Contrary to previous reports [12], we could not demonstrate a significant difference in fistulization rates when we compared patients with or without preoperative tracheotomy (Fisher exact test P = 0.317). It is known that the presence of a preoperative tracheotomy, with the associated local tissue reaction and fibrosis, critically influences tissue quality in patients suffering from intractable aspiration [13]. Scar tissue increases dissection difficulty, often resulting in a shorter proximal tracheal stump and thereby compromising mucoperichondrial closure without tension [12]. We hypothesize that the creation of a more robust mucoperichondrial pouch might reduce the risk of tracheocutaneous fistulas in LTS patients with a pre-existing tracheotomy.

Patients with a history of head and neck tumor treated with radiotherapy and/or chemotherapy experienced complication rates similar to those suffering from a neurological disorder (Chi squared test P = 0.313). Interestingly, in patients previously treated with radiation therapy, we observed that aspiration problems typically began approximately 10 years after therapy. This is likely due to tissue immobilization by fibrosis, edema, and xerostomia [14, 15]. Moreover, we believe dysphagia in this last group of patients is further provoked by reduced laryngeal elevation during swallowing combined with the loss of pharyngeal sensitivity, both post radiation therapy effects. LTS proves to be a reliable technique with low morbidity to deal with intractable aspiration in these patients.

Although some authors stress the potential reversibility of LTS as an advantage compared to TL [4, 16, 17], reversibility of the surgical procedure in our patients was of minor importance due to the progressive degenerative nature of their underlying disease. During the decision-making process prior to LTS surgery, the goal of the intervention—the restoration of oral intake—was extensively discussed with patients and their families.

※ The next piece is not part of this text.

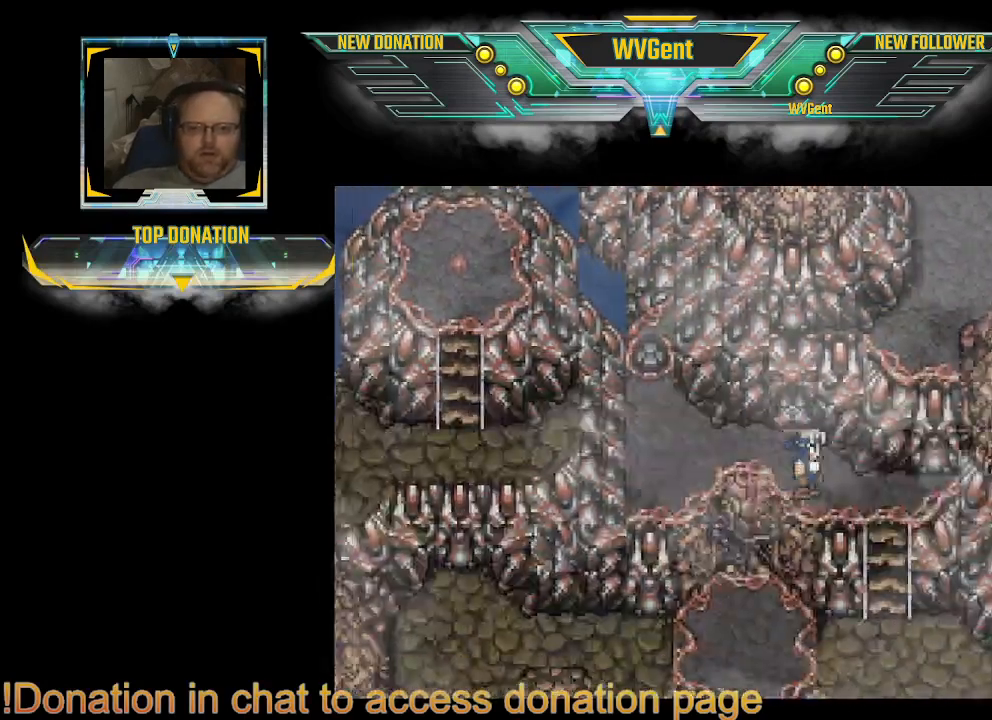
{"buttons": ["CIRCLE"], "left_stick": "down-left", "right_stick": "center", "events": [[33, "left_stick", "right"], [200, "left_stick", "down"], [300, "left_stick", "down-left"]]}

Patients and their families were aware that after LTS, possible speech recovery by tracheal restoration would be irreversibly lost and would only be possible with speech valve placement in a permanent tracheostoma, pending postoperative evaluation. All patients accepted the uncertainty of eligibility for valve placement and the uncertain predictability of successful speech production after valve insertion. All patients preferred restoration of oral intake above speech.

It is clear that aphonia has a negative impact on quality of life, which has already been shown in patients after TL [18]. Reversal of the classic LTS procedure is rarely described, and the complication rate of this procedure seems to be significant [19, 20]. Therefore, we have chosen the use of a voice prosthesis to restore speech. This was done in 15 out of 35 patients, which represents the largest series described in the literature so far. Although we used specific criteria to select patients for a subsequent voice prosthesis placement, accurate prediction of functional speech after prosthesis placement proved difficult. This is shown by the fact that 5 of these 15 patients did not manage to produce speech through a patent speech valve. Two patients were not able to produce speech because they could not produce enough air volume after further neurological deterioration unrelated to the LTS. In three other patients, pharyngo-esophageal vibration was insufficient to produce sound. Ten of these prostheses were functional and restored speech (38 %–10/35 patients).

Detailed analysis of medical records allowed us to observe a clear improvement in the general condition of patients after surgery. Patients pulmonary problems recovered swiftly after LTS, and they could be quickly transferred from the intensive care unit to the regular nursing care units. Patients made fast progress in their rehabilitation program afterward.

Conclusion

This study summarizes our experience with a modified LTS technique to treat intractable aspiration. The complication rate was acceptable, complications could be resolved, except in 2 cases where a laryngectomy needed to be done. Recurrence of aspiration was not observed. In the majority of cases, patients recovered the ability for oral intake which improved their general quality of life. Moreover, one third of our patients recovered speech after voice prosthesis placement, offering them an additional increase in their quality of life.